DIRECTION:
Copy the items below exactly, starting at the line that contains "pose: elev=187.9 azim=20.1" and ending at the line that contains "Dot at: (237, 290)".

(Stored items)
= = = =

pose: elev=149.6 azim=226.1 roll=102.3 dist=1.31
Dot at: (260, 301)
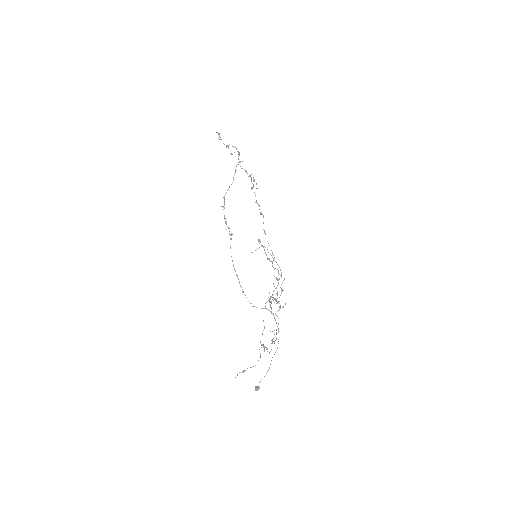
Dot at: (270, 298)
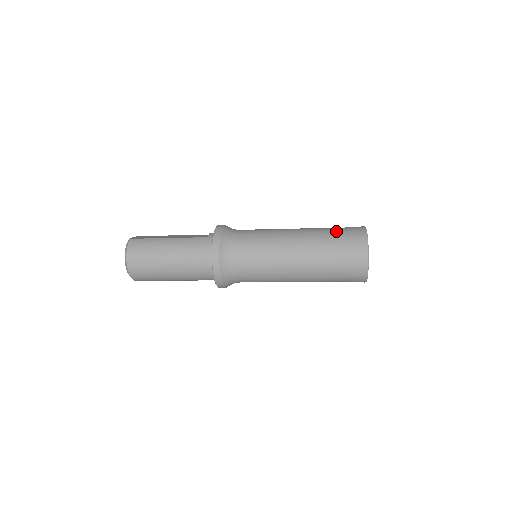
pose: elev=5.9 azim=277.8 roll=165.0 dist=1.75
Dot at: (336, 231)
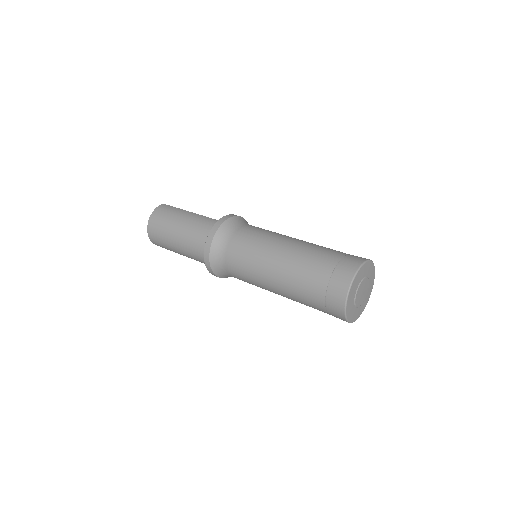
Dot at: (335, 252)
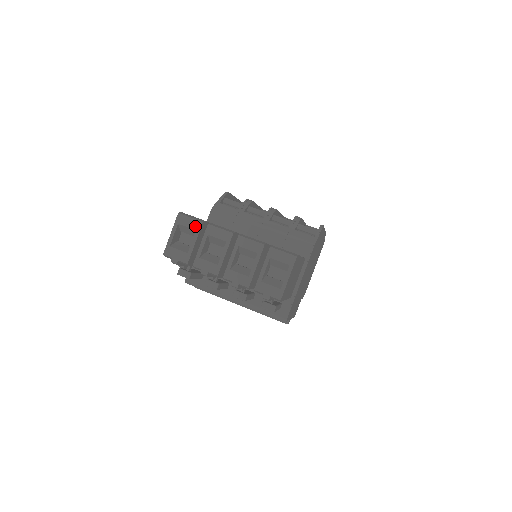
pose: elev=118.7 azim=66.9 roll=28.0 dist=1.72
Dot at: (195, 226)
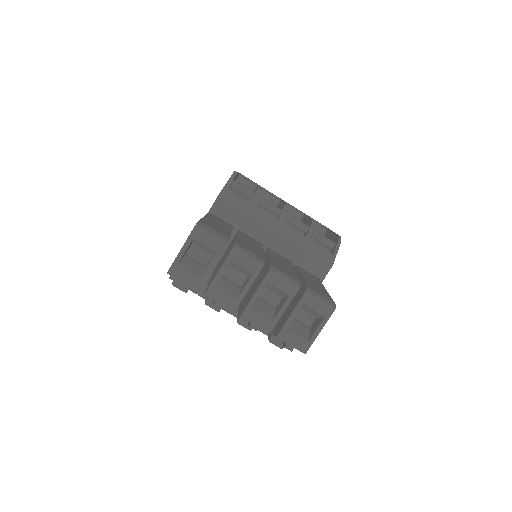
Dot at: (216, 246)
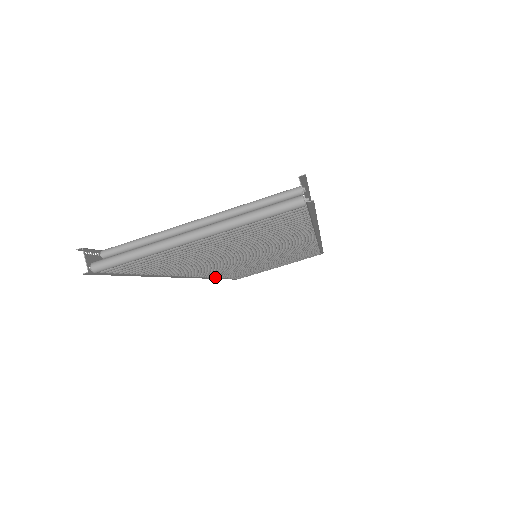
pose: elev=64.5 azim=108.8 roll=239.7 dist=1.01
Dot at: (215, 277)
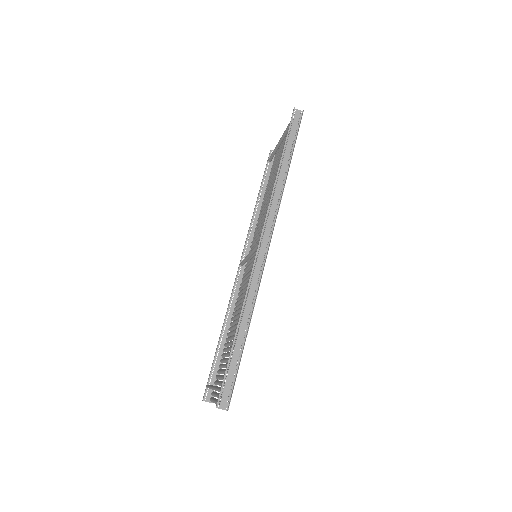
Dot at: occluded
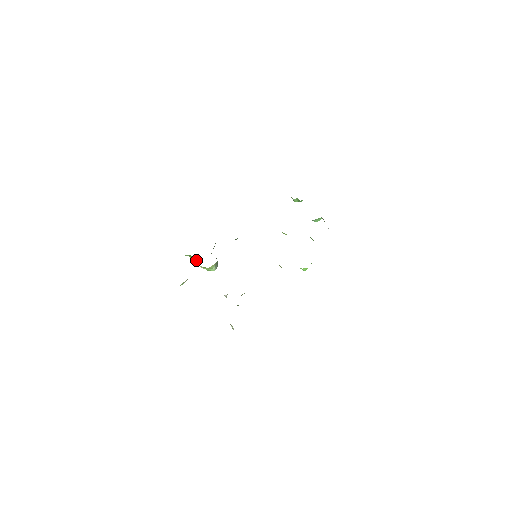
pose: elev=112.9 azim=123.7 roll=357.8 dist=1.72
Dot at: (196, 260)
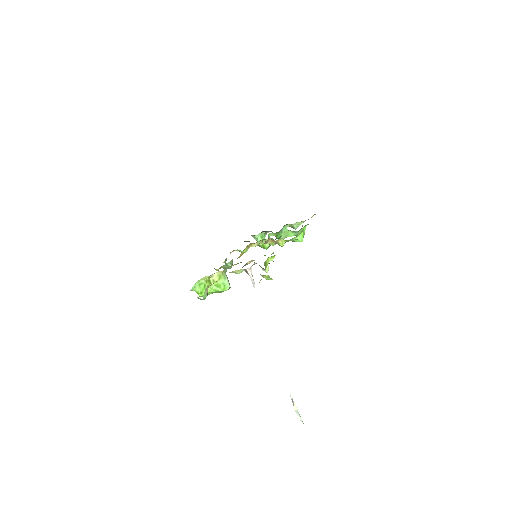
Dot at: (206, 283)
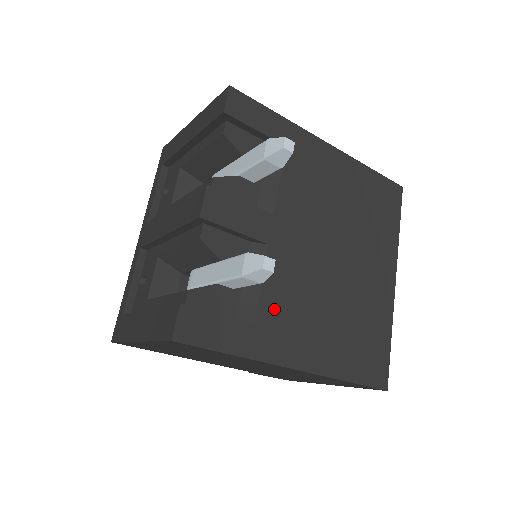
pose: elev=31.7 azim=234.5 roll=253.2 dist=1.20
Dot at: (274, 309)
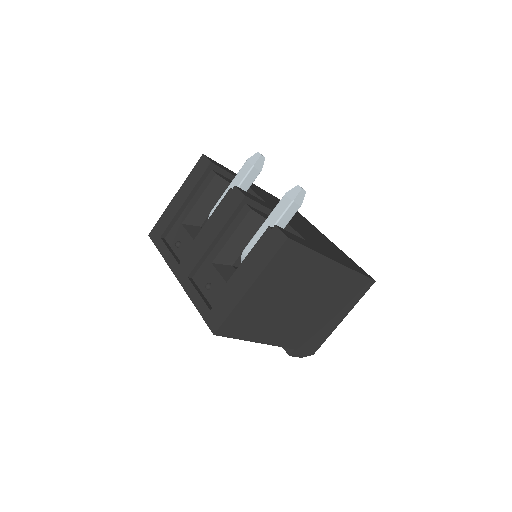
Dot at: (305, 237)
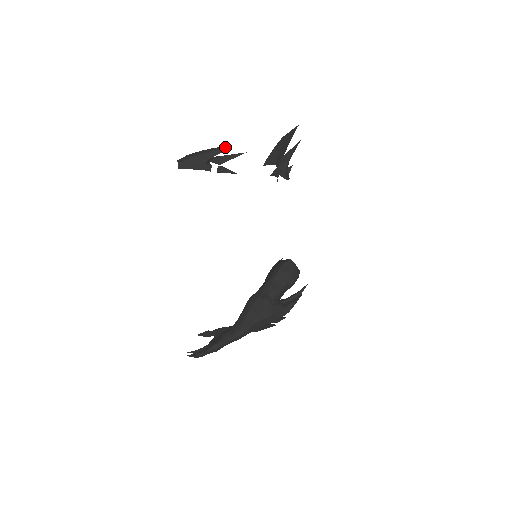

= = = =

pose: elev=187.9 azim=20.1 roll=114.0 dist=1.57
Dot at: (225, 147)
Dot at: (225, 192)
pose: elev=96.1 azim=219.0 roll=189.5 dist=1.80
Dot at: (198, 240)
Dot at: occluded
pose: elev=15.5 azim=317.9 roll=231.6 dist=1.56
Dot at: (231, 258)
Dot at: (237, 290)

= = = =

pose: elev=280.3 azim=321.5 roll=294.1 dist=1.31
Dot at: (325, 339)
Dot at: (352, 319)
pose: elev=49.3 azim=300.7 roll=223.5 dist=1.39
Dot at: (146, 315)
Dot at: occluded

= = = =

EXERCISE RESPONSE:
pose: elev=187.9 azim=20.1 roll=114.0 dist=1.57
Dot at: (225, 147)
Dot at: (225, 192)
pose: elev=96.1 azim=219.0 roll=189.5 dist=1.80
Dot at: (198, 240)
Dot at: occluded
pose: elev=15.5 azim=317.9 roll=231.6 dist=1.56
Dot at: (231, 258)
Dot at: (237, 290)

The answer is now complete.